Mostly, you need at least two. If you have passion and ability, it might be difficult to get the word out. You might need to support yourself some other way, like the Apostle Paul did while he was doing what he had passion to do, that he was great at. He made his own opportunities and took the ones God gave him, but he had a plan to support himself, given that his opportunities usually also ended in beatings and prison more often than a salary.

If you have passion and opportunity, either you need to work hard to improve your ability or the opportunity could disappear at any time. It’s going to be difficult to keep going if you want to be good at it, but aren’t and people are supporting you or giving you their attention. So keep trying, get more training, etc.

If you have no passion, but have opportunity and ability, it’s going to be tough. Maybe you need to just reorient your perspective to at least tolerate what you’re doing. If you hate what you’re doing that everyone says you’re great it, I can’t imagine it would be easy to stick with it very long. Perhaps if you feel like you’re called, it can help, but it’s still a difficult task.
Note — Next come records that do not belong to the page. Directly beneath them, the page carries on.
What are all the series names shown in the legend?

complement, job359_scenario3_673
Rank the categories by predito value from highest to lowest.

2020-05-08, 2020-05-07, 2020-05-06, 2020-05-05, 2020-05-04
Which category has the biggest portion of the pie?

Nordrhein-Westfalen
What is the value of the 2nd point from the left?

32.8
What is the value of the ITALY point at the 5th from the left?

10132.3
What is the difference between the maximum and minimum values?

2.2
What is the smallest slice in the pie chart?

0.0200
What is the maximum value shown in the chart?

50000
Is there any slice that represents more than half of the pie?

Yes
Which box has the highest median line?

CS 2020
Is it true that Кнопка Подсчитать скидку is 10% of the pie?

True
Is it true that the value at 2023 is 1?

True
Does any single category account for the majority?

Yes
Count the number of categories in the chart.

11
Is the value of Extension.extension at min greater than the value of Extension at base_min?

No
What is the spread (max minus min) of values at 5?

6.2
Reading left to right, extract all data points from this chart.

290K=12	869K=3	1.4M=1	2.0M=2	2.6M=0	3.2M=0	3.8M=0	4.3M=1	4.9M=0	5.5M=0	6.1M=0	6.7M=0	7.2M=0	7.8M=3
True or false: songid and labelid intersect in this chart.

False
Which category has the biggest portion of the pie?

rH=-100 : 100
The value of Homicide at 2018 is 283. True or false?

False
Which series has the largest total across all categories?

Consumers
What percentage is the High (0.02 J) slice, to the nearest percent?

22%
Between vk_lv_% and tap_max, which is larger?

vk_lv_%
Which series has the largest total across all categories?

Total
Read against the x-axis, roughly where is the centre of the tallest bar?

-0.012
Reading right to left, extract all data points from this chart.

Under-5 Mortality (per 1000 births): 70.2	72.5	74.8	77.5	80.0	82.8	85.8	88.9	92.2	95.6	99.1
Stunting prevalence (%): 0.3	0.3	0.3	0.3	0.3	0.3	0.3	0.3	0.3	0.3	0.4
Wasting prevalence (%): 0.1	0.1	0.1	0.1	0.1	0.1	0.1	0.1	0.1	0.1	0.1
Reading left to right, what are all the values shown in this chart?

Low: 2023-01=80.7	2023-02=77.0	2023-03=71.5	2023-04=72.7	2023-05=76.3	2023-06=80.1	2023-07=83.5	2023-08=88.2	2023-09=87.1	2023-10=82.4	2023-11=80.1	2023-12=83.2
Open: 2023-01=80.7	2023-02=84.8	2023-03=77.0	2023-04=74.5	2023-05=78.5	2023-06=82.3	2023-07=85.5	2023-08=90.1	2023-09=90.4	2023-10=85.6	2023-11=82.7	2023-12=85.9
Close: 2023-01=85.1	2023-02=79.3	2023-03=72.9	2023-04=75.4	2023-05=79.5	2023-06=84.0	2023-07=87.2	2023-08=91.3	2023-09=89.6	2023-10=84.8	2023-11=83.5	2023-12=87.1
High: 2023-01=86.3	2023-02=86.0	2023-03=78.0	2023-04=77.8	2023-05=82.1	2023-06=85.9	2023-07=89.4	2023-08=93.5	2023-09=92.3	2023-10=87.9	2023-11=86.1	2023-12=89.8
Ideally, you’d want all three. Try and work on your limitations if you’re missing one of the three or maybe, you need to tweak what you feel called to. Perhaps you’re in the right general vicinity, but a small change moves you smack dab into the middle of the conjunction between passion, ability, and opportunity.

When I started doing what I do full-time, I hadn’t honed down my vision, so I spent time freelancing for anyone that needed my help (ability and opportunity). I really wanted to help the church with technology (passion and ability), but hadn’t figured out how to make opportunities. Then one day I got an email from one and then two followed by a third video streaming company.

With that opportunity, my calling rolled into focus in a way that it never had before. I finally saw that I wasn’t supposed to just look for freelancing gigs or try and consult with churches, although I could do both. I was supposed to stream video training for churches every week day.

Notice that I was close, but only when I pivoted my vision a little did I get exactly what I was supposed to do. Perhaps a little tweak is all you need to have your calling clear in your mind.

If you’re not clear at all, why not make a list of all the passions, abilities, and opportunities in your life and see where they come together.

This doesn’t mean that this is a hard and fast rule on finding your calling. If you’re great at killing people, like doing it, and are offered money from the mob, that’s not your calling; that’s a temptation. If you easily meet people of the opposite sex, if you’re craving attention from them because your spouse ignores you, if you get propositioned by one of them, if you act on it, that’s called adultery and isn’t what you’re supposed to do.

Your calling should be for and about others. It should benefit them. If it doesn’t, that’s another way to tell that something’s wrong. Your calling isn’t to be wealthy and famous with people fawning all over you. It could be an outcome that you need to fight so that you’re not overcome by it. It’s just not core to your calling to be selfish.